◆ MATERIAL DA TAREFA ◆
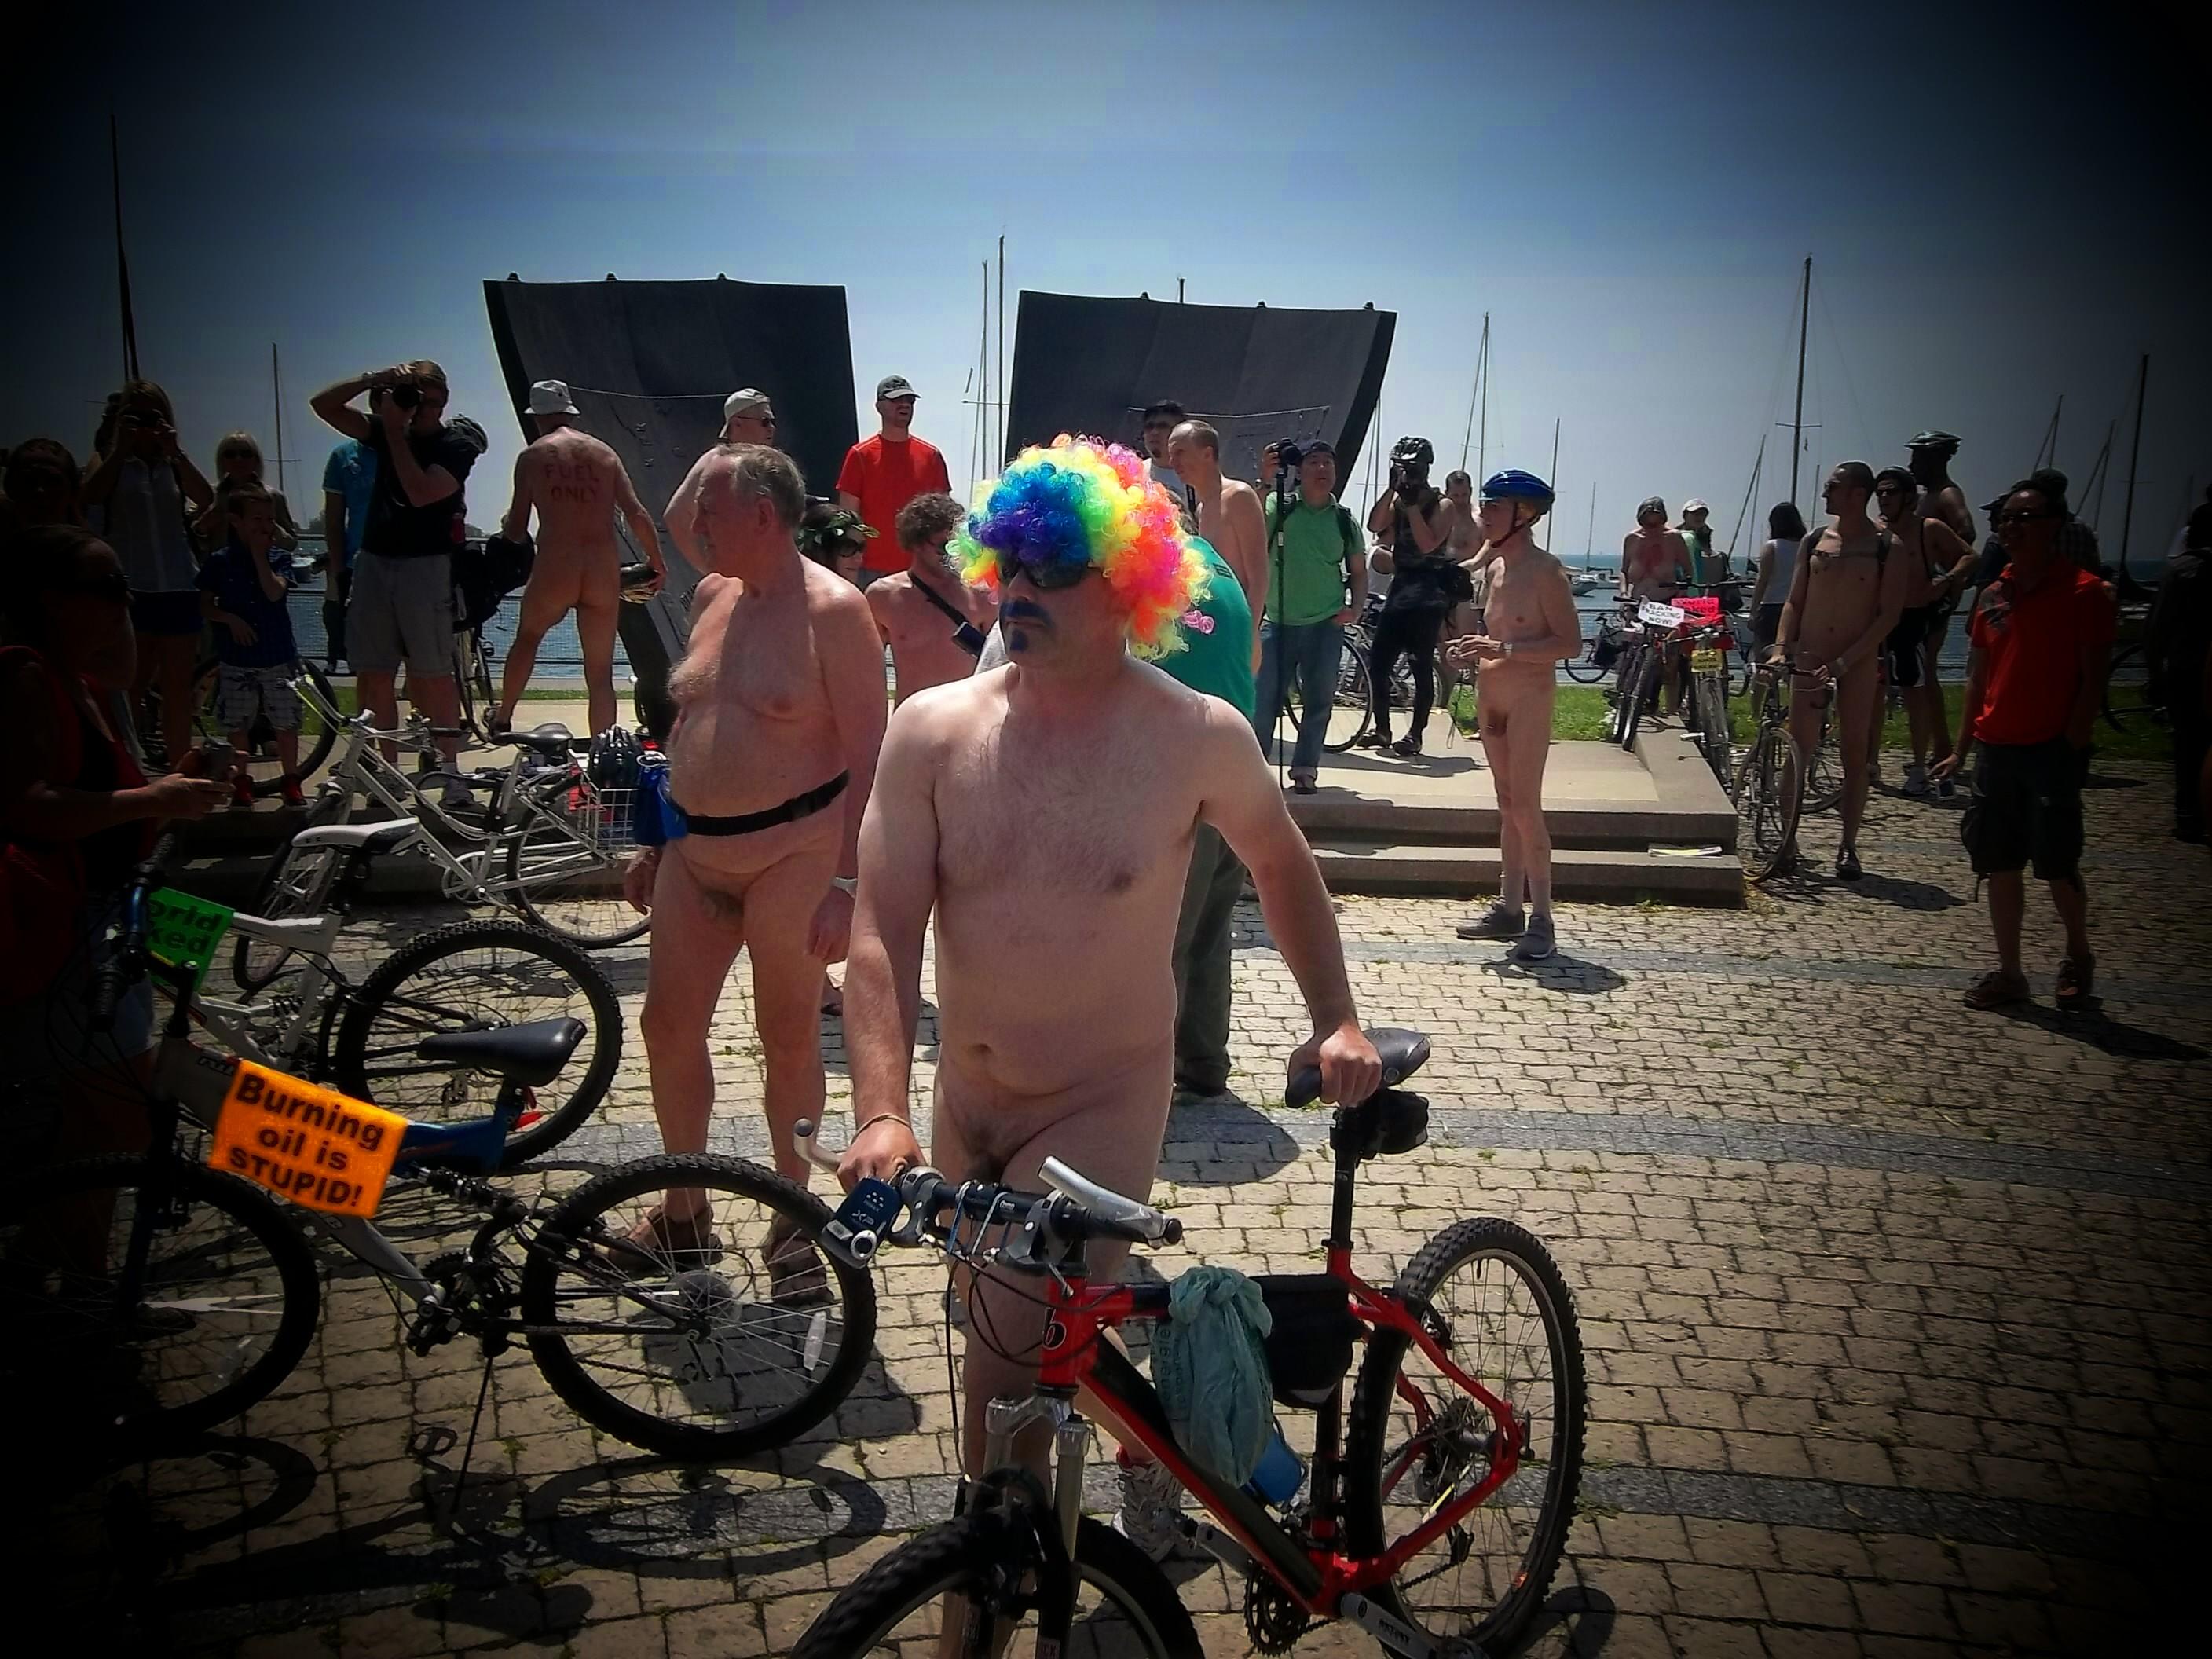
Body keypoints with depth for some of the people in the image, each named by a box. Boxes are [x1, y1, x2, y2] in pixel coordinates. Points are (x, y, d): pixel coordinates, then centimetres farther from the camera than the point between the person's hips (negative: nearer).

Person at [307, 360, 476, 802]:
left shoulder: (456, 446, -2)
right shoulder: (385, 430, 12)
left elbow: (420, 493, -16)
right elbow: (323, 404, 7)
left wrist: (395, 431, -12)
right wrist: (374, 379, -5)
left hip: (425, 567, -5)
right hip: (374, 563, 5)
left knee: (432, 675, -6)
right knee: (374, 675, 3)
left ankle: (451, 770, 1)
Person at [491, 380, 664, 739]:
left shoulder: (532, 456, 3)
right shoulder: (604, 453, 8)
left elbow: (515, 532, 6)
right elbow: (636, 514, -1)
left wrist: (507, 525, 29)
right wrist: (657, 563, 9)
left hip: (553, 574, -1)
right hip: (603, 576, 1)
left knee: (527, 638, 29)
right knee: (601, 675, 8)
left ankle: (502, 718, 41)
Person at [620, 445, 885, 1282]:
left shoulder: (832, 609, -13)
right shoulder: (712, 595, 9)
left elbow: (867, 757, -16)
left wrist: (847, 882, -21)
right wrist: (655, 841, 19)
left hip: (792, 852, -7)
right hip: (694, 851, 7)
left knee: (789, 1037, 4)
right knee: (667, 1024, 11)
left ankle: (793, 1223, 22)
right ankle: (683, 1212, 29)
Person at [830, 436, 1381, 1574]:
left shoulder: (1199, 737, -12)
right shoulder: (933, 728, -9)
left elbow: (1280, 865, 7)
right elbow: (880, 934, -13)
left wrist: (1335, 1017, 1)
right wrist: (881, 1113, -24)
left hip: (1102, 1108, -4)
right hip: (964, 1103, 4)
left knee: (1009, 1369, -9)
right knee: (1018, 1331, 22)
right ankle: (1144, 1443, 53)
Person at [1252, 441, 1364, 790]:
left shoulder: (1344, 519, 6)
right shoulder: (1278, 505, -1)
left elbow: (1358, 570, 14)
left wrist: (1356, 607, -2)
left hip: (1326, 624, 2)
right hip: (1278, 622, -2)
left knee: (1319, 701, 6)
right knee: (1264, 699, 0)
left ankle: (1304, 769, 16)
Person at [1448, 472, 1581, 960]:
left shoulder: (1545, 571, -11)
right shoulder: (1495, 569, 13)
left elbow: (1570, 643, -16)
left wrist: (1503, 650, -23)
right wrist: (1476, 651, 6)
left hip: (1529, 697, -8)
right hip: (1491, 696, 8)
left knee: (1525, 806, -10)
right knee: (1508, 805, 11)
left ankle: (1541, 920, -6)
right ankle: (1509, 908, 17)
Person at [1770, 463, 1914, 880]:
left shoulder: (1888, 549, -5)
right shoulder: (1814, 541, 6)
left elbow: (1888, 616, -10)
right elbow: (1794, 602, 10)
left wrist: (1843, 662, -17)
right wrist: (1781, 648, -5)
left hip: (1859, 665, -3)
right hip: (1808, 660, 3)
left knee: (1854, 755, 4)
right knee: (1797, 752, -1)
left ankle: (1848, 848, 12)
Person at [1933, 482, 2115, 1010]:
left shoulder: (2084, 593, -6)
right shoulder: (1993, 595, 11)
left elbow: (2092, 679, -9)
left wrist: (2071, 747, -15)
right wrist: (1962, 749, 13)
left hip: (2051, 751, -5)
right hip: (1996, 749, 6)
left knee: (2056, 863, -1)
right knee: (1999, 864, 7)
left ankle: (2077, 957, 23)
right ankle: (2009, 973, 16)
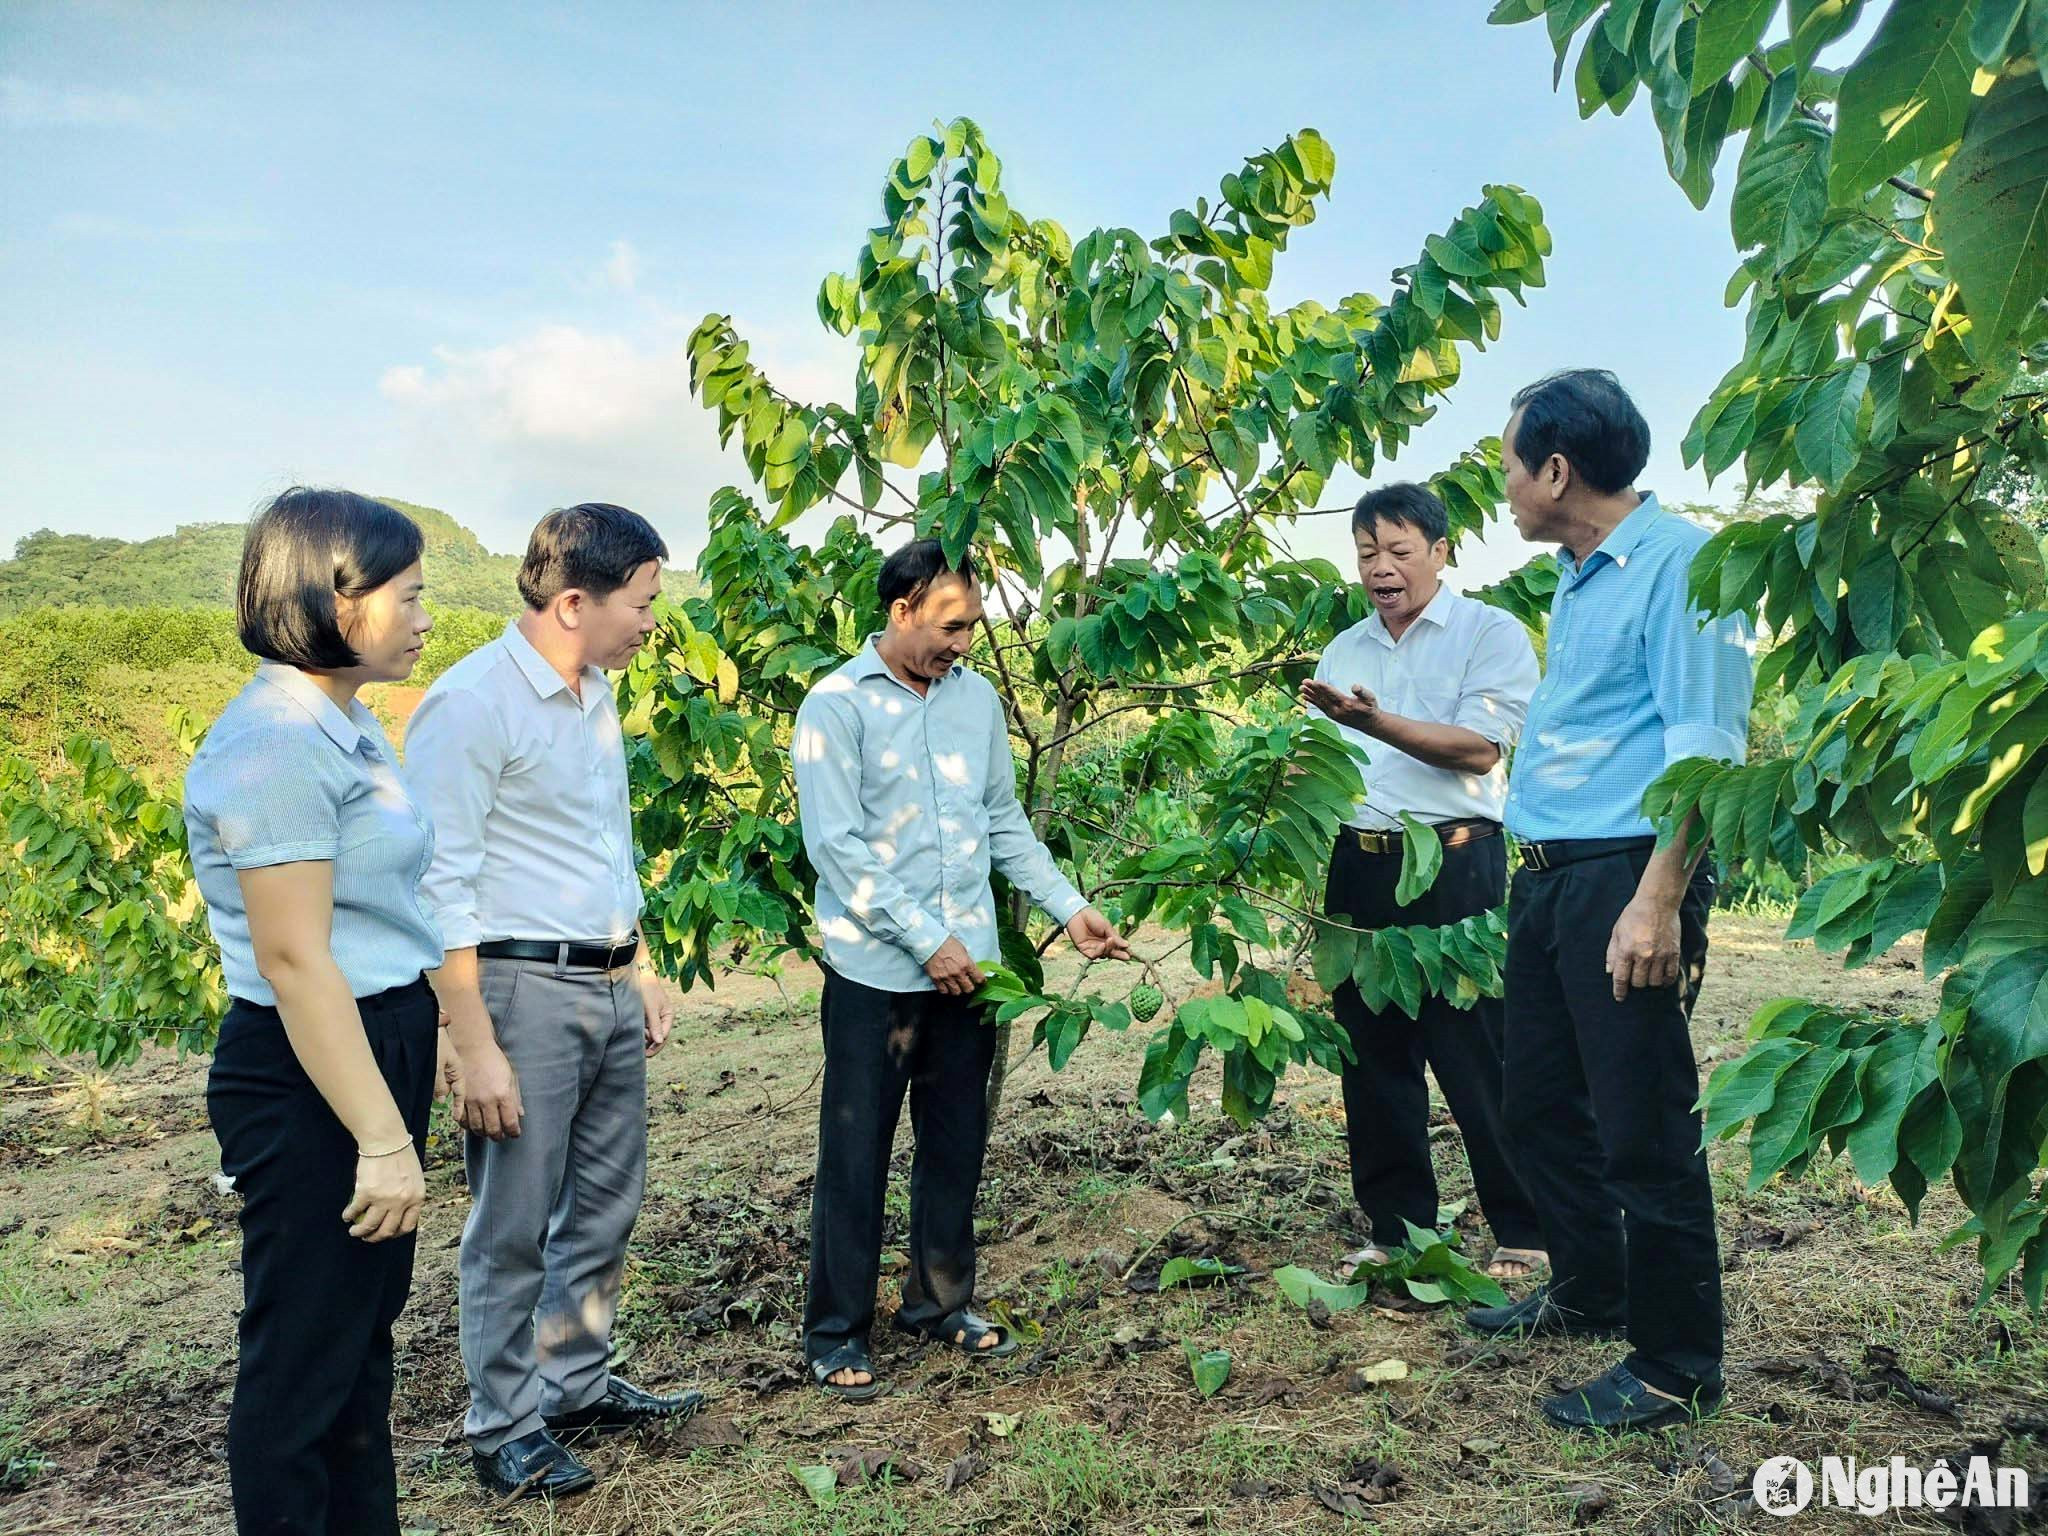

◆ ENUNCIADO DA TAREFA ◆
Transforme as linhas dos registros acima em uma lista JSON de strings, com uma string para cada linha e sem as linhas em branco. Inclua todos os registros, mas deixe as imagens de fora da resposta.

◆ RESPOSTA DO EXERCÍCIO ◆
[
  "Body keypoints with depth for some of the people in the image, each named by a box. Boxes are [x1, y1, x2, y2] in pixel coordinates. Points are (x, y, d): pixel coordinates, then centimetres farther from the camera than the point between the person's hips (negative: nearer).",
  "Person at [307, 360, 476, 802]:",
  "left shoulder: (456, 446, -2)",
  "right shoulder: (385, 430, 12)",
  "left elbow: (420, 493, -16)",
  "right elbow: (323, 404, 7)",
  "left wrist: (395, 431, -12)",
  "right wrist: (374, 379, -5)",
  "left hip: (425, 567, -5)",
  "right hip: (374, 563, 5)",
  "left knee: (432, 675, -6)",
  "right knee: (374, 675, 3)",
  "left ankle: (451, 770, 1)",
  "Person at [491, 380, 664, 739]:",
  "left shoulder: (532, 456, 3)",
  "right shoulder: (604, 453, 8)",
  "left elbow: (515, 532, 6)",
  "right elbow: (636, 514, -1)",
  "left wrist: (507, 525, 29)",
  "right wrist: (657, 563, 9)",
  "left hip: (553, 574, -1)",
  "right hip: (603, 576, 1)",
  "left knee: (527, 638, 29)",
  "right knee: (601, 675, 8)",
  "left ankle: (502, 718, 41)",
  "Person at [620, 445, 885, 1282]:",
  "left shoulder: (832, 609, -13)",
  "right shoulder: (712, 595, 9)",
  "left elbow: (867, 757, -16)",
  "left wrist: (847, 882, -21)",
  "right wrist: (655, 841, 19)",
  "left hip: (792, 852, -7)",
  "right hip: (694, 851, 7)",
  "left knee: (789, 1037, 4)",
  "right knee: (667, 1024, 11)",
  "left ankle: (793, 1223, 22)",
  "right ankle: (683, 1212, 29)",
  "Person at [830, 436, 1381, 1574]:",
  "left shoulder: (1199, 737, -12)",
  "right shoulder: (933, 728, -9)",
  "left elbow: (1280, 865, 7)",
  "right elbow: (880, 934, -13)",
  "left wrist: (1335, 1017, 1)",
  "right wrist: (881, 1113, -24)",
  "left hip: (1102, 1108, -4)",
  "right hip: (964, 1103, 4)",
  "left knee: (1009, 1369, -9)",
  "right knee: (1018, 1331, 22)",
  "right ankle: (1144, 1443, 53)",
  "Person at [1252, 441, 1364, 790]:",
  "left shoulder: (1344, 519, 6)",
  "right shoulder: (1278, 505, -1)",
  "left elbow: (1358, 570, 14)",
  "left wrist: (1356, 607, -2)",
  "left hip: (1326, 624, 2)",
  "right hip: (1278, 622, -2)",
  "left knee: (1319, 701, 6)",
  "right knee: (1264, 699, 0)",
  "left ankle: (1304, 769, 16)",
  "Person at [1448, 472, 1581, 960]:",
  "left shoulder: (1545, 571, -11)",
  "right shoulder: (1495, 569, 13)",
  "left elbow: (1570, 643, -16)",
  "left wrist: (1503, 650, -23)",
  "right wrist: (1476, 651, 6)",
  "left hip: (1529, 697, -8)",
  "right hip: (1491, 696, 8)",
  "left knee: (1525, 806, -10)",
  "right knee: (1508, 805, 11)",
  "left ankle: (1541, 920, -6)",
  "right ankle: (1509, 908, 17)",
  "Person at [1770, 463, 1914, 880]:",
  "left shoulder: (1888, 549, -5)",
  "right shoulder: (1814, 541, 6)",
  "left elbow: (1888, 616, -10)",
  "right elbow: (1794, 602, 10)",
  "left wrist: (1843, 662, -17)",
  "right wrist: (1781, 648, -5)",
  "left hip: (1859, 665, -3)",
  "right hip: (1808, 660, 3)",
  "left knee: (1854, 755, 4)",
  "right knee: (1797, 752, -1)",
  "left ankle: (1848, 848, 12)",
  "Person at [1933, 482, 2115, 1010]:",
  "left shoulder: (2084, 593, -6)",
  "right shoulder: (1993, 595, 11)",
  "left elbow: (2092, 679, -9)",
  "left wrist: (2071, 747, -15)",
  "right wrist: (1962, 749, 13)",
  "left hip: (2051, 751, -5)",
  "right hip: (1996, 749, 6)",
  "left knee: (2056, 863, -1)",
  "right knee: (1999, 864, 7)",
  "left ankle: (2077, 957, 23)",
  "right ankle: (2009, 973, 16)"
]